さて,このようなマスコミ訴訟はほとんどの場合,「名誉毀損」という問題をめぐって争われることになる。そこで,マスコミ側はどのように戦わなければいけないのか。まず大前提としてクリアしなければならない3つのハードルがある。
ひとつ目は,その記事や放送内容に「公共性」があるか。このケースでは,有名人のスキャンダルが,果たして公共性があるのかという問題だ。アイドルの男女関係がどうしたとかというプライバシー的な話題は,この「公共性」という点において非常に苦しい。

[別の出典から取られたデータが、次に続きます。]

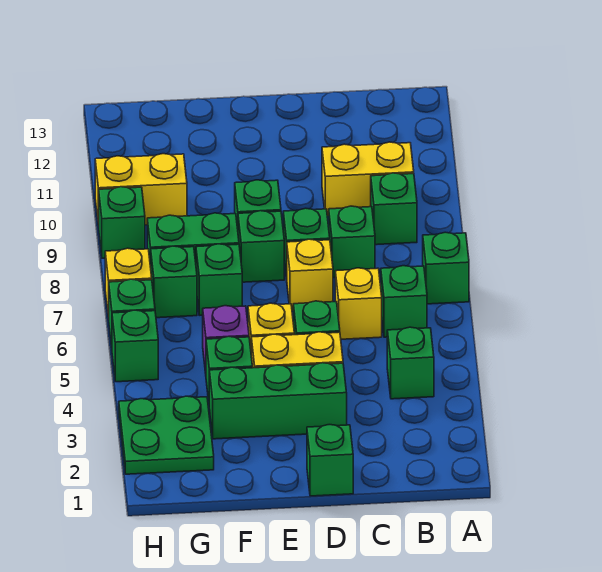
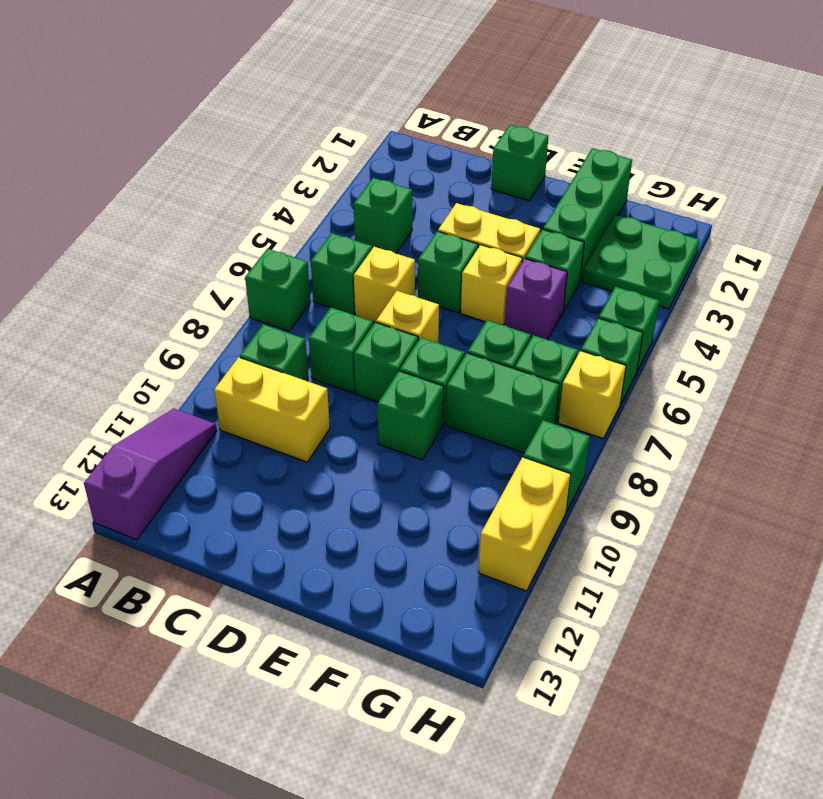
none -> purple slope A11:A13 level 1 top 13
green brick D3:F3 level 1 -> green brick F1:F3 level 1
yellow brick G10:H10 level 1 -> yellow brick H10:H11 level 1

ふたつ目に,「公益目的」があるか。読者や視聴者がそれを知ることによって,どのような利益があるのか。おわかりかと思うが,「楽しい」とか「面白い」という次元の話ではない。「国民の知る権利」を十分に満たすような目的なのかということだ。
そして最後に,「真実性」があるか。その有名人のスキャンダルがデタラメではなく,真実であればいいわけだ。これらの3つの要件を満たせば,法律上,報道した側は罰せられることはない。
正直なところ,「公共性」や「公益目的」というのは,ものは言いような部分もあるのでどうにか主張を通せることもあるのだが,多くのマスコミが苦しむのが「真実性」の証明である。たとえば,このケースでは友人や部下らに聞いたのだから,それを伝えて「真実だ」と証明したいところだが,その情報源の実名は口が裂けても明かせない。彼らはリスクをとって,こちらに情報を提供してくれた。「情報源の秘匿」は,マスコミにとって絶対に守らねばならないモラルであり,鉄則だからだ。